Hacker News new | ask | show | jobs
by epicprogrammer 108 days ago
It’s an interesting throwback to SEDA, but physically passing file descriptors between different cores as a connection changes state is usually a performance killer on modern hardware. While it sounds elegant on a whiteboard to have a dedicated 'accept' core and a 'read' core, you end up trading a slightly simpler state machine for massive L1/L2 cache thrashing. Every time you hand off that connection, you immediately invalidate the buffers and TCP state you just built up. There’s a reason the industry largely settled on shared-nothing architectures like NGINX having a single pinned thread handle the entire lifecycle of a request keeps all that data strictly local to the CPU cache. When you're trying to scale, respecting data locality almost always beats pipeline cleanliness.
3 comments

You could presumably have an acceptor thread per core, which passes the fds to core alligned next thread, etc.

That would get you the code simplicity benefits the article suggests, while keeping the socket bound to a single core, which is definitely needed.

Depending on if you actually need to share anything, you could do process per core, thread per loop, and you have no core to core communication from the usual workings of the process (i/o may cross though)

I don't think the author intended "code simplicity" as an end unto itself but a way to reduce cache pressure. He popped into the 2016 discussion [1] to say:

> Another benefit of this design overlooked is that individual cores may not ever need to read memory -- the entire task can run in L1 or L2. If a single worker becomes too complicated this benefit is lost, and memory is much much slower than cache.

I think this is wrong or at least overstated: if you're passing off fds and their associated (kernel- and/or user-side) buffers between cores, you can't run entirely in L1 or L2. And in general, I'd expect data to be responsible for much more cache pressure than code, so I'm skeptical of localizing the code at the expense of the data.

But anyway, if the goal is to organize which cores are doing the work, splitting a single core's work from a single thread (pinnned to it) to several threads (still pinned to it) doesn't help. It just introduces more context switching.

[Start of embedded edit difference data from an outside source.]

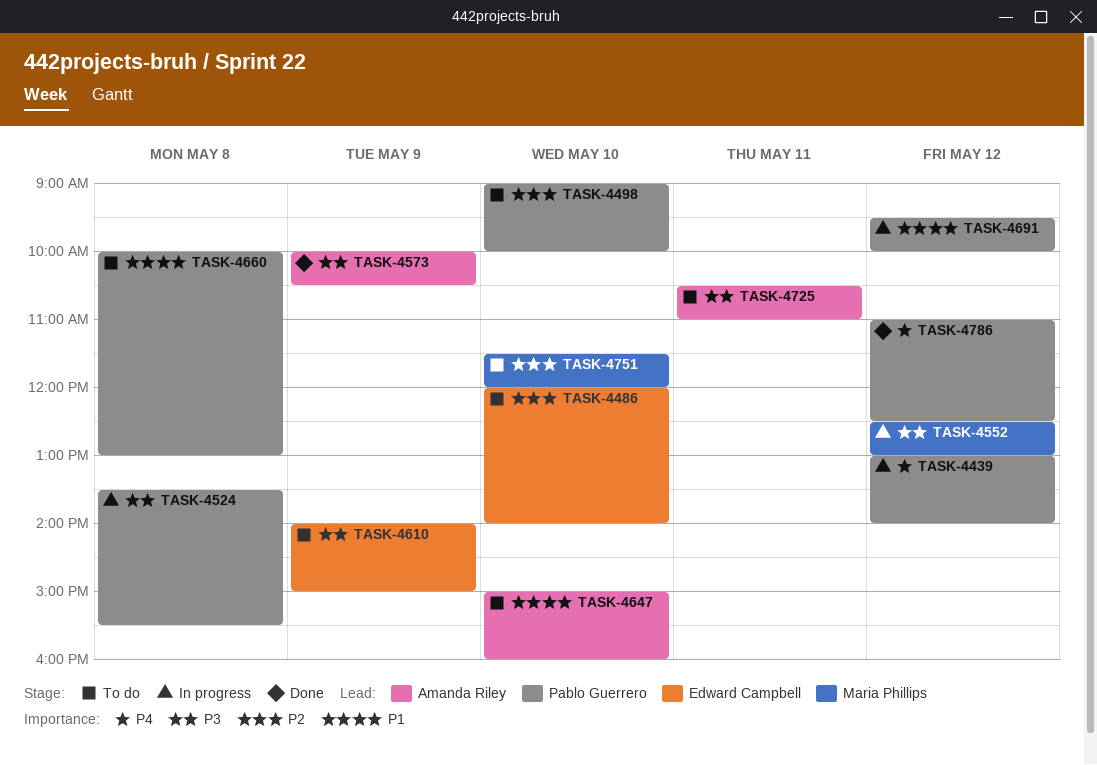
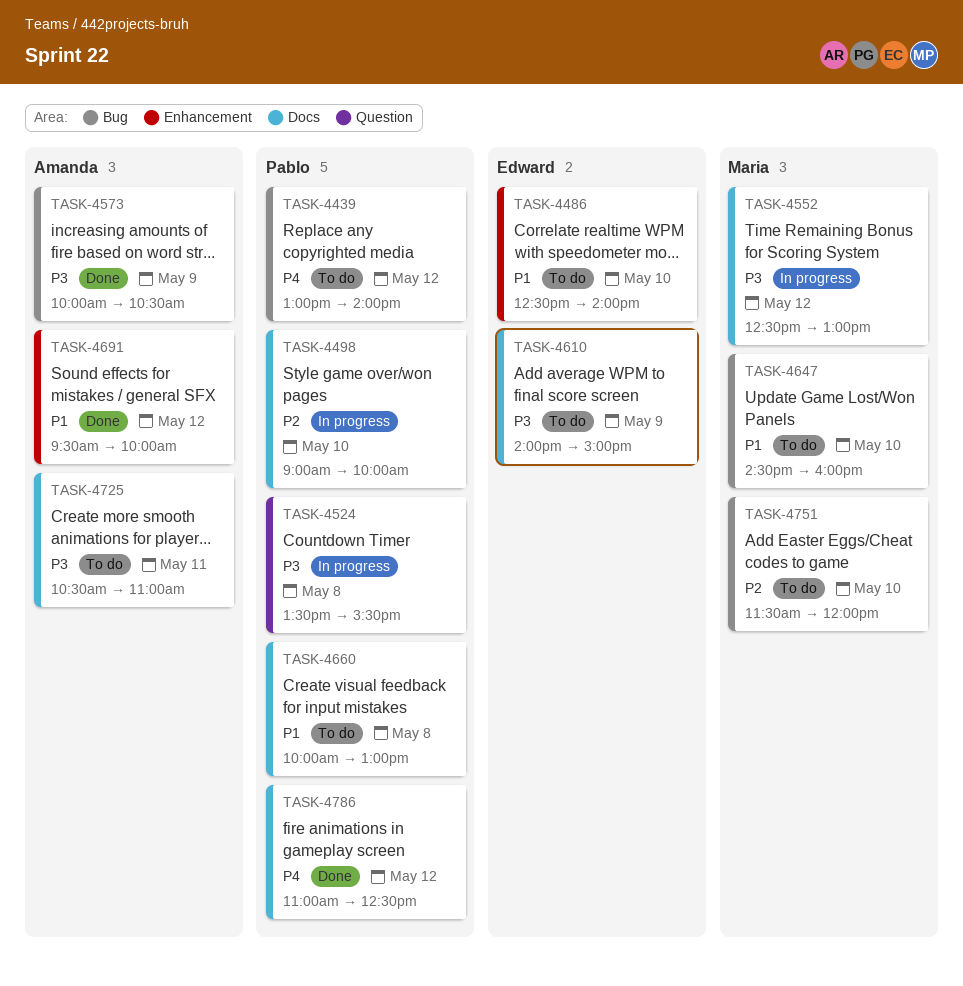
TASK-4439, status: In progress -> To do
TASK-4486, priority: P2 -> P1
TASK-4486, begins: 12:00 -> 12:30
TASK-4498, status: To do -> In progress
TASK-4647, owner: Amanda Riley -> Maria Phillips
TASK-4647, begins: 15:00 -> 14:30
TASK-4691, status: In progress -> Done
TASK-4691, owner: Pablo Guerrero -> Amanda Riley

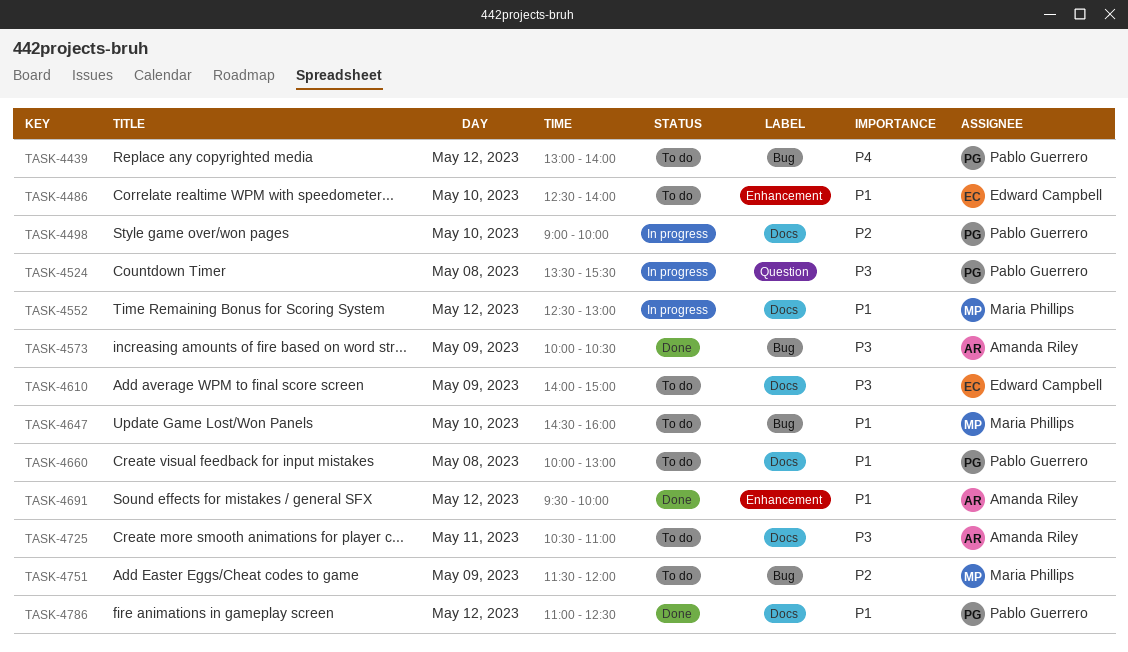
TASK-4552, priority: P3 -> P1
TASK-4751, day: May 10 -> May 9
TASK-4786, priority: P4 -> P1

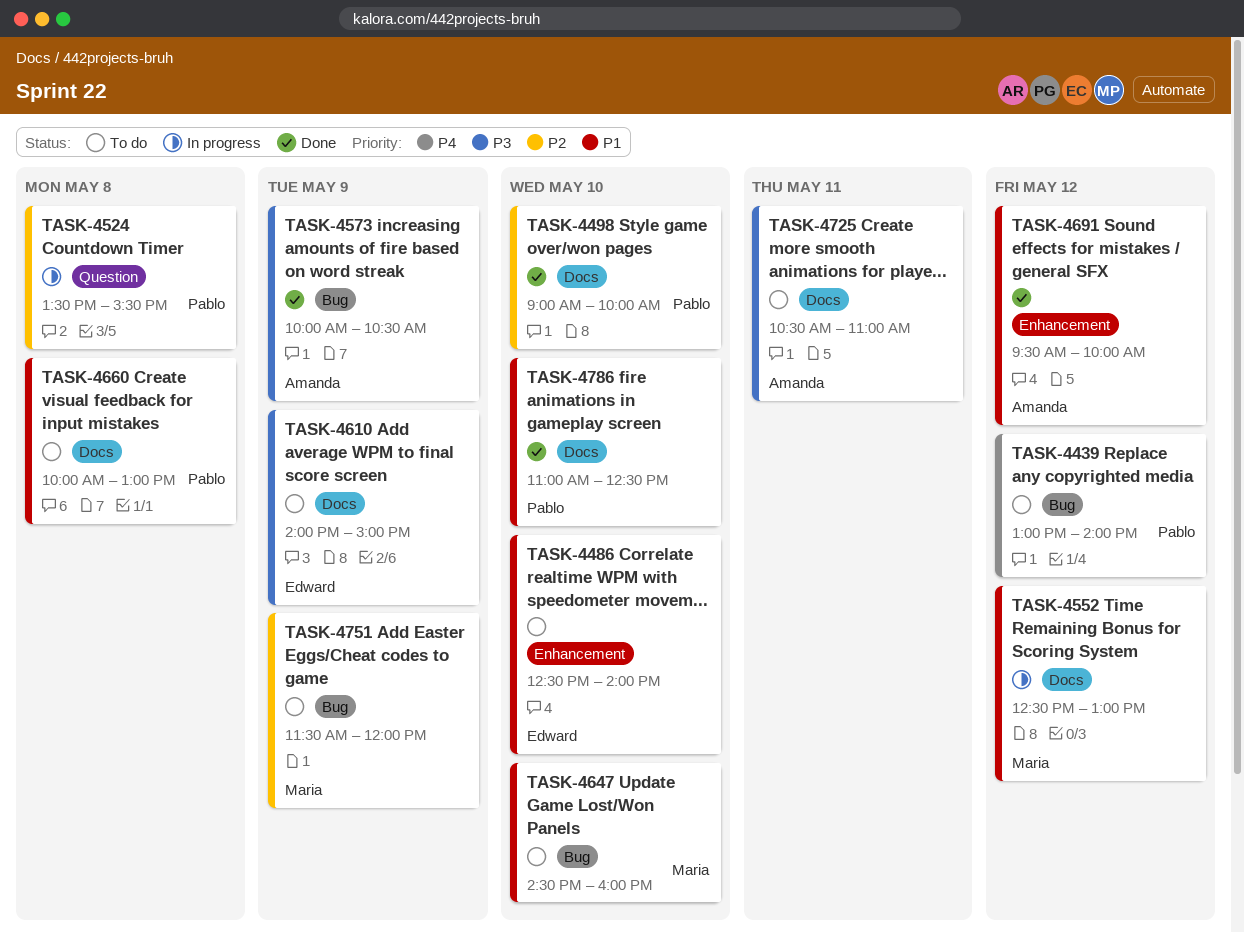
TASK-4498, status: In progress -> Done
TASK-4524, priority: P3 -> P2
TASK-4786, day: May 12 -> May 10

[1] https://news.ycombinator.com/item?id=10874616

> But anyway, if the goal is to organize which cores are doing the work, splitting a single core's work from a single thread (pinnned to it) to several threads (still pinned to it) doesn't help. It just introduces more context switching.

(Mostly agreeing with you, I think). I think looking at the overall system and saying (handwave numbers) 25% of system time is spent on accept, and 75% on request handling, so let's set 25% of cores to accept and 75% to handle requests is unfortunately the wrong way to split the work too. Each core would have a small userland loop, but, communication between processes is expensive. And you have (more than necessary) kernel side communication between processors too because the TCP state will be touched by the processor handling the NIC queue it arrives on, as well as the processor handling the listen queue in userland and then the processor handling the request in userland. Setting up your system to have high interprocessor communication limits the number of cores you can effectively use.

Agreed. The best is going to be to use steering [1] and one pinned thread per core to keep each connection handled on one core as completely as possible.

...with the caveat that it makes the load-balancing much harder when each core is essentially an independent server. If you overload some cores, even briefly, your tail latency will really suffer. And if you decrease utilization to compensate for it, you've lost the efficiency advantage you were going for too. Such that the more conventional approach of a single multi-core reactor can be much better if you don't have a very good load-balancing story.

...another caveat: if you have some massive shared dataset (think search), the cache-efficient approach goes the total other way: each core should own some shard, and a single request should be fanned out across all of them.

...so the best model may vary, but it's not the one in this article.

[1] https://www.kernel.org/doc/html/v5.1/networking/scaling.html

Well, kernels grown some support for steering accept() to worker thread directly. For instance SO_REUSE_PORT (Linux)/SO_REUSE_PORT_LB (FreeBSD).
While I agree that shared nothing wipes the pants performance-wise of shared state, surely the penalty you've outlined is only for super short lived connections?

For longer lived connections the cache is going to thrash on an inevitable context switch anyway (either do to needing to wait for more I/O or normal preemption). As long as processing of I/O is handled on a given core, I don't know if there is actually such a huge benefit. A single pinned thread for the entire lifecycle has the problem that you get latency bottlenecks under load where two CPU-heavy requests end up contending for the same core vs work stealing making use of available compute.

The ultimate benefit would be if you could arrange each core to be given a dedicated NIC. Then the interrupts for the NIC are arriving on the core that's processing each packet. But otherwise you're already going to have to wake up the NIC on a random core to do a cross-core delivery of the I/O data.

TLDR: It's super complex to get a truly shared nothing approach unless you have a single application and you correctly allocate the work. It's really hard to solve generically optimally for all possible combinations of request and processing patterns.